Lebanon’s deteriorating living conditions in the once middle-income country have propelled the population into taking desperate measures to seek a better future.
Since late 2019, Lebanon’s currency has devalued by more than 90%. Poverty has now become a reality for more than 80% of the population amid an economic meltdown marked by severe electricity, medicine, fuel and food shortages.
“People usually run away from two kinds of death, either death from war, or death from hunger.

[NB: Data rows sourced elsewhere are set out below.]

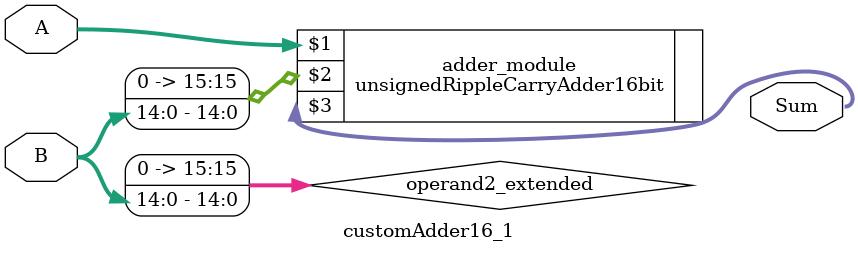
<source format=v>

module customAdder16_1(
                    input [15 : 0] A,
                    input [14 : 0] B,
                    
                    output [16 : 0] Sum
            );

    wire [15 : 0] operand2_extended;
    
    assign operand2_extended =  {1'b0, B};
    
    unsignedRippleCarryAdder16bit adder_module(
        A,
        operand2_extended,
        Sum
    );
    
endmodule
        
</source>
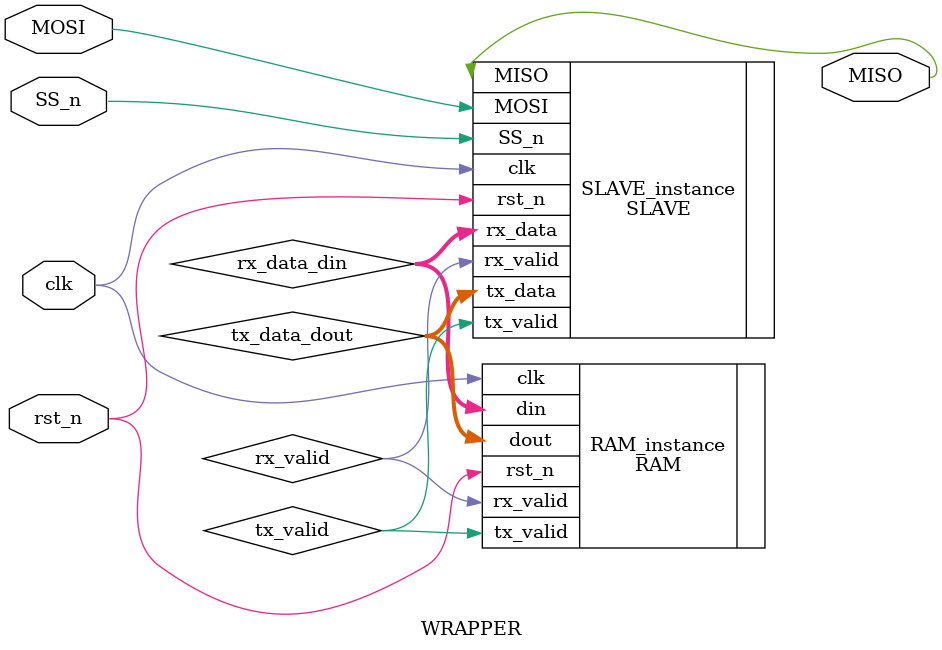
<source format=v>
module WRAPPER (MOSI,MISO,SS_n,clk,rst_n);
input  MOSI, SS_n, clk, rst_n;
output MISO;

wire [9:0] rx_data_din;
wire       rx_valid;
wire       tx_valid;
wire [7:0] tx_data_dout;

SLAVE SLAVE_instance (
    .clk       (clk),
    .rst_n     (rst_n),
    .SS_n      (SS_n),
    .MOSI      (MOSI),
    .MISO      (MISO),
    .tx_data   (tx_data_dout),
    .tx_valid  (tx_valid),
    .rx_data   (rx_data_din),
    .rx_valid  (rx_valid)
);

RAM RAM_instance (
    .din        (rx_data_din),   
    .clk        (clk),
    .rst_n      (rst_n),
    .rx_valid   (rx_valid),
    .dout       (tx_data_dout),   
    .tx_valid   (tx_valid)
);

endmodule


</source>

What happened in Tripoli was people trying to escape famine and searching for a place where they feel safe, a place where they can find a future for themselves and for their children,” Father Abboud told Catholic News Service April 25.
“What we have seen is a confirmation that the situation is getting worse,” he said.
“Caritas has been doing its best to stand next to the needy from all nationalities and provide the basic needs from hospitalization, food, financial and health support, and much more,” he said. “But it is surely obvious that the need has become huge, and we cannot continue alone. We need the support of the international communities and all the generous donors and supporters.”
While such illegal departures from Lebanon typically were Syrian refugees, of whom there are some 1.5 million in the Land of the Cedars, increasingly Lebanese also are risking such desperate measures to flee their crisis-stricken homeland.
The U.N. refugee agency said Lebanon has been witnessing an increase in sea departures since 2020, when 38 boats with more than 1,500 passengers attempted dangerous journeys. Over 75% of the vessels were intercepted or returned to Lebanon.
The main destination is Cyprus, a member of the European Union 100 miles across the Mediterranean Sea. The migrants flee with the hopes of eventual passage to Europe.
Lebanon’s economic crisis — labeled as one of the world’s worst since the 1850s — has been blamed on decades of political mismanagement and corruption.
The tragedy sparked protests in Tripoli and around Lebanon, including in front of the Tripoli home of Lebanese Prime Minister Najib Mikati, a billionaire. Tripoli is Lebanon’s most impoverished city.